Oguine & Badillo-Urquiola on Inference Is Not Consent: Privacy Risks from Training LLMs on Social Media and Web-Scraped Data

Ozioma C. Oguine (U Notre Dame) and Karla Badillo-urquiola (U Central Florida) have posted “Inference Is Not Consent: Privacy Risks from Training LLMs on Social Media and Web-Scraped Data” on SSRN. Here is the abstract:

Large Language Models (LLMs) are increasingly embedded in tools used for education, creativity, productivity, and personal inquiry. Trained on vast web-scraped datasets, these models do not merely reproduce public content; they infer connections, identities, and attributes that individuals may never have disclosed. This paper introduces and centers the concept of inferential privacy in LLMs, arguing that privacy harms in the LLM era stem not just from memorization or data leakage, but from the automated synthesis of plausible, sensitive, or stigmatizing information. Drawing on research in data protection, HCI, AI ethics, and law, we examine how these harms disproportionately affect marginalized communities, including youth, activists, LGBTQ+ individuals, and people with disabilities.
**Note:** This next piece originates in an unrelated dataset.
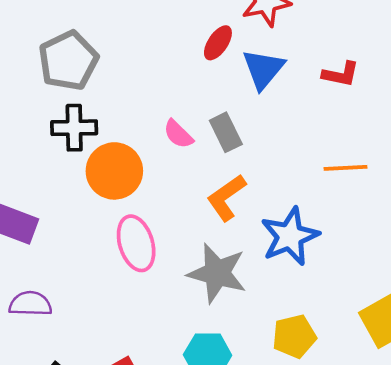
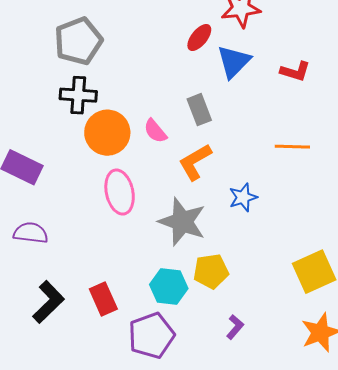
pink semicircle: (178, 134) -> (155, 131), moved
blue star: (290, 236) -> (243, 197), size x0.6
yellow pentagon: (294, 336) -> (211, 271), moved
We critique the inadequacy of current regulatory frameworks such as GDPR and CCPA, which assume static data and explicit collection, and propose an expanded approach that treats inference as a distinct site of harm. We conclude with a roadmap for action, including inferential privacy audits, participatory red-teaming, context-aware model design, and regulatory innovation. This paper advocates for a shift in how we conceptualize privacy, away from control over data points and toward protection against algorithmic misrepresentation.